In this embodiment, a valve 20 is interposed between the suction port of the compressor 1 and the four-way valve 4. Then, the heat exchanger 21 is arranged in the accommodation space of the latent heat storage material 7 accommodated in the heat storage tank 6 so as to come into contact with the case of the compressor 1.
Is connected to the suction port of the compressor 1 and the other end is connected to the inlet side of the valve 20 via the valve 22. The valves 20 and 22 and the stimulus applying mechanism 8 are controlled as follows by a controller (not shown) according to the operation mode.

That is, during heating operation, the valve 20 is controlled to be opened and the valve 22 is controlled to be closed. At this time, the latent heat storage material 7 is heated to the phase change temperature Tm or higher by the surplus heat. And when the heating is stopped,
The latent heat storage material 7 is cooled by the outside air and maintains a supercooled state. Next, when the heating operation is started, the valve 20 is controlled to be opened and the valve 22 is controlled to be closed. Simultaneously with the start of the heating operation, the stimulus applying mechanism 8 is energized and the supercooled state of the latent heat storage material 7 is released. Since the refrigerant is heated by this release, the rising at the start of heating is accelerated as in the case of the above embodiment. When defrosting is performed during the heating operation, the valve 20 is controlled to be closed and the valve 22 is controlled to be open. At the same time, the stimulus applying mechanism 8 is energized for a short time, and the four-way valve 4 is switched to operate in the reverse cycle. To be done. Even with this structure, the same effect as that of the above embodiment can be exhibited.

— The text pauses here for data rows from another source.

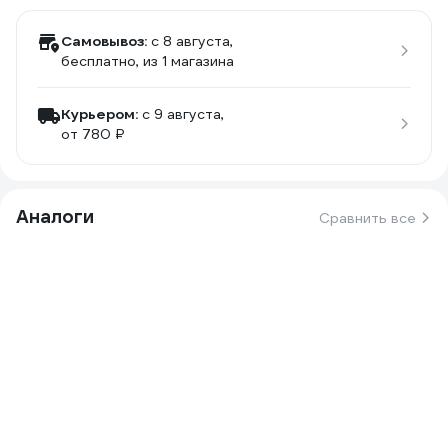
Самовывоз:
c 8 августа,
бесплатно
, из 1 магазина
Курьером:
c 9 августа,
от 780 ₽
Аналоги
Сравнить все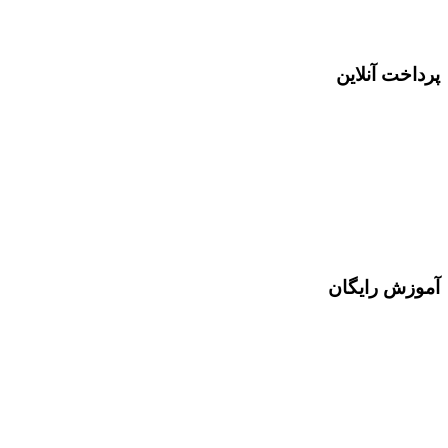
پرداخت آنلاین
آموزش رایگان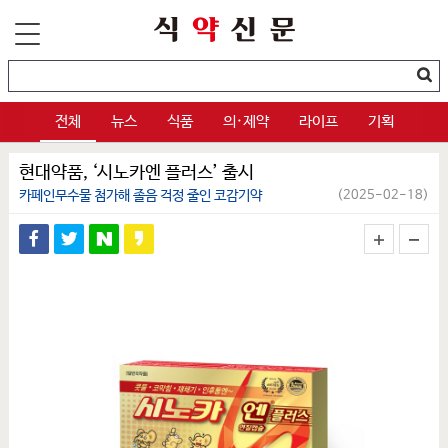
전체
뉴스
식품
의·제약
라이프
기획
현대약품, ‘시노카엔 플러스’ 출시
카페인무수물 첨가해 졸음 걱정 줄인 코감기약
(2025-02-18)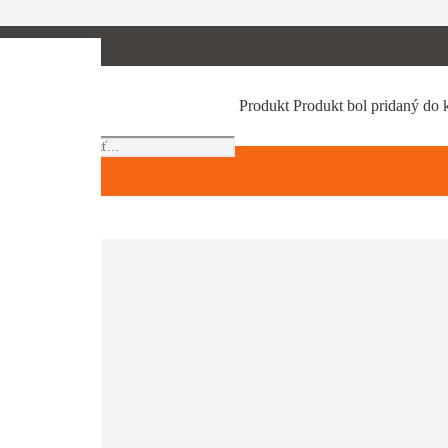
Products
Produkt
Produkt
bol pridaný do 
search
akumul. slot
ové modely Línia PRO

Further, in each of the above-described embodiments, a so-called mechanical stimulating system is adopted as a means for stimulating the latent heat storage material 7, but as shown in FIG. , 31b may be inserted and a current may be passed between the electrodes 31a, 31b to give a stimulus, or a chemical stimulus may be given. Further, in each of the above-described embodiments, the stimulus is applied at the same time as the heating operation is started, but the stimulus may be applied before the compressor is driven. Of course, various modifications can be made without departing from the scope of the present invention.

[Brief description of drawings]

FIG. 1 is a schematic system diagram of a heat pump according to an embodiment of the present invention, FIG. 2 is a diagram for explaining a relationship between a compressor and a latent heat storage material in the same embodiment, and FIG. The figure for demonstrating the characteristic of the latent heat storage material used, FIG. 4 is a figure for demonstrating operation | movement of the same Example, FIG. 5 is the principal part in the heat pump which concerns on another Example of this invention. FIG. 6 is a schematic system diagram for explaining a modification of the stimulus applying means. 1 ... Compressor, 2, 3 ... Heat exchanger, 4 ... Four-way valve, 5 ... Expansion valve, 6 ... Heat storage tank, 7 ... Latent heat storage material, 8 ... Stimulation mechanism, 1
2 ... Control device.

Claims (2)

[Claims] 1. A heat pump main body comprising a compressor, a condenser, an expansion valve, an evaporator and the like in combination, a heat storage tank containing the compressor therein, and a heat storage tank housed in the heat storage tank to operate the compressor. Inside is heated to above the melting point by receiving heat from the compressor, and after operation of the compressor is stopped, it is cooled to below the melting point at the outside air temperature through the wall of the heat storage tank and maintains a stable supercooled state. A heat pump, comprising: a latent heat storage material for storing heat and a stimulus applying means for stimulating the latent heat storage material to release heat from the latent heat storage material when the heat pump body starts to operate. 2. The heat pump according to claim 1, wherein the stimulus applying means is one kind selected from means for applying mechanical, electrical and chemical stimuli.